Location
- 2 York Road Exeter, Devon, EX4 6QT England

Information
- Other names: Branscombe House School
- Type: Private day and boarding school
- Religious affiliation: Church of England
- Established: c.1885
- Founder: Elizabeth Crabb
- Closed: 1942
- Gender: Girls

= St. Hilda's School, Exeter =

St. Hilda's School was a private day and boarding school for girls in Exeter, England. It was founded in the 19th century as Branscombe House School and permanently closed following damages in World War II.

The site included a preparatory school for boys and girls.

==History==
The school was founded in the late 1880s in Branscombe House, York Road by sisters Elizabeth Crabb LLA and Kate Crabb. It proved very successful and in 1894 expanded into three of the taller houses next to Branscombe House.

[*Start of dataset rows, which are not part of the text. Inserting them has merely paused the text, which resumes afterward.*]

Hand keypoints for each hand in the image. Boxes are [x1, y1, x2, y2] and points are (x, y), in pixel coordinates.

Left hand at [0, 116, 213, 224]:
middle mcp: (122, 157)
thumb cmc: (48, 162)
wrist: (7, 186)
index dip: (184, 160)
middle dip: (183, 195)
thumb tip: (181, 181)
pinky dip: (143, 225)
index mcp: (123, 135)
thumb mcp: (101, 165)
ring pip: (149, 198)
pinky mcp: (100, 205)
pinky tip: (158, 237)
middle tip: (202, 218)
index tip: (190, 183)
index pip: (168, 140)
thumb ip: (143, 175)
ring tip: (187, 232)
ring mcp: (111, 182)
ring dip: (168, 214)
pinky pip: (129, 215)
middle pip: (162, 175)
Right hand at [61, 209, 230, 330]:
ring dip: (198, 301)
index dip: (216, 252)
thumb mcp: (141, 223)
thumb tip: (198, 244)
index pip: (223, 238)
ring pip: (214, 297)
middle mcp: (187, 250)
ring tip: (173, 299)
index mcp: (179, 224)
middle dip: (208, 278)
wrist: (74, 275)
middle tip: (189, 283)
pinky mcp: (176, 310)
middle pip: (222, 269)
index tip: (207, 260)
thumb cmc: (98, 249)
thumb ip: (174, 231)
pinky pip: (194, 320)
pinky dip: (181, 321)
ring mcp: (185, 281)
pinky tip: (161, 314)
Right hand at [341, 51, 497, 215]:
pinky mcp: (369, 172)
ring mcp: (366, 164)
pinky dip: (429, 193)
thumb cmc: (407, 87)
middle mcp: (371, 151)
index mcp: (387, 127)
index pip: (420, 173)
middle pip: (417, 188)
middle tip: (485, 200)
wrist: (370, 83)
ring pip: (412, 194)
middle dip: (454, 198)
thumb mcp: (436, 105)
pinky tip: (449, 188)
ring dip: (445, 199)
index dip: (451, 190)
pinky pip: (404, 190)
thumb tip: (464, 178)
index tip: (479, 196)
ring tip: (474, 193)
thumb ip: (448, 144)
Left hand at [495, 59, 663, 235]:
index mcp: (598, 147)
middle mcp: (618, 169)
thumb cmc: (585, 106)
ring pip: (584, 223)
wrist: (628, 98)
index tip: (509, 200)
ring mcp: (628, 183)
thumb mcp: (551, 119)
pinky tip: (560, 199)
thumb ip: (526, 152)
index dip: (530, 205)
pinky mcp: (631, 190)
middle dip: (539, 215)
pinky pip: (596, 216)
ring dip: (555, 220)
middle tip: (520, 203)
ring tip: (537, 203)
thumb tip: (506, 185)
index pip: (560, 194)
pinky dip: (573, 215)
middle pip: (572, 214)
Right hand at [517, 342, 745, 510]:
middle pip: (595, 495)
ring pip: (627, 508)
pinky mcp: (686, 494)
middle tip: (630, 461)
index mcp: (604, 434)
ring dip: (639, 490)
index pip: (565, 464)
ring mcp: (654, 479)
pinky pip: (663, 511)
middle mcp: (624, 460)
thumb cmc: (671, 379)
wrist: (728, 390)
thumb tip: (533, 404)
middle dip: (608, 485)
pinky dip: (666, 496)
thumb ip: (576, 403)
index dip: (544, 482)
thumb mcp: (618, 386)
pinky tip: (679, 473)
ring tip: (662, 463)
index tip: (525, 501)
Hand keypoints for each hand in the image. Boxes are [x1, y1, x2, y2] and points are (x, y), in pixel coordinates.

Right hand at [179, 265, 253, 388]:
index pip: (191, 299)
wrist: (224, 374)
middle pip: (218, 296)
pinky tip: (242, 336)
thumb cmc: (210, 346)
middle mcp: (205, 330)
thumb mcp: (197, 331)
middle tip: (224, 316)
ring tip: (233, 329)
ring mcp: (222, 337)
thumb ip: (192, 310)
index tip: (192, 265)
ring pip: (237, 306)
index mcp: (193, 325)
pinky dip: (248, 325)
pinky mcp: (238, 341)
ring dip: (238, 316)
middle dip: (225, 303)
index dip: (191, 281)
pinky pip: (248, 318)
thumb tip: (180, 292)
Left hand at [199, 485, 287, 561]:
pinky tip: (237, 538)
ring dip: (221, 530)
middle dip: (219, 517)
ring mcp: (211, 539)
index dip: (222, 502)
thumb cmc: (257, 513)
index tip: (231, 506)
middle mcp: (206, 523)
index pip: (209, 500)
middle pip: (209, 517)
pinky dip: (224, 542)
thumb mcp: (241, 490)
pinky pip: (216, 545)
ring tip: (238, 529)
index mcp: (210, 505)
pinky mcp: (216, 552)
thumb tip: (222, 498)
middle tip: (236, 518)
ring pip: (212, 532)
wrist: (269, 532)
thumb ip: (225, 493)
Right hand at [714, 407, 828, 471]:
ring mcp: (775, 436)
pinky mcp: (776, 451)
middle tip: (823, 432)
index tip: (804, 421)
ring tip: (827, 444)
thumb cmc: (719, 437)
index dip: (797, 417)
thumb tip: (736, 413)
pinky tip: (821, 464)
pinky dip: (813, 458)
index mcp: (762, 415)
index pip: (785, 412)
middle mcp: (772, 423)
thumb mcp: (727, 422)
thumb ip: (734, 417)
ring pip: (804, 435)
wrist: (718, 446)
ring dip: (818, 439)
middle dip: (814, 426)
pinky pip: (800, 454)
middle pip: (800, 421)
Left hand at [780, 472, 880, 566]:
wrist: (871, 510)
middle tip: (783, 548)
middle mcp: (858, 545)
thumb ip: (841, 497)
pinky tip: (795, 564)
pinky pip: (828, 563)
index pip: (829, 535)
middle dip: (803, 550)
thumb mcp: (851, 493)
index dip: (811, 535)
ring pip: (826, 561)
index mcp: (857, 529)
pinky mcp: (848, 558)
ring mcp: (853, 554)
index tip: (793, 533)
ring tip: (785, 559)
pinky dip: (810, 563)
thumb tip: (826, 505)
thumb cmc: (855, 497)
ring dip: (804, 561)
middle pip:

It changed its name in 1895 to St Hilda's.

In January 1905, a new lecture hall was opened by Helen Vincent, Viscountess D'Abernon, accompanied by her husband Edgar Vincent, 1st Viscount D'Abernon. In December of that year, the Archdeacon of Exeter Ernest Sandford said in a speech at St. Hilda's that it was "an excellent expression of a class of school for which he anticipated a very considerable future."

In 1905, Elizabeth Crabb offered a partnership to Alice Sandford, an ex-pupil with a B.A. from London University who became co-principal at St. Hilda's. After World War I, Misses Crabb and Sanford dissolved their partnership, leaving the latter as sole principal. When Sandford died on 27 June 1922, her sister Edith took charge of St Hilda's, which she ran with the assistance of her younger sister Mary.

During World War II, St Hilda's and the neighbouring pairs of houses were destroyed by German air raids. It closed in 1942. The surviving annexe, swimming pool, and dining room were used by neighbouring schools.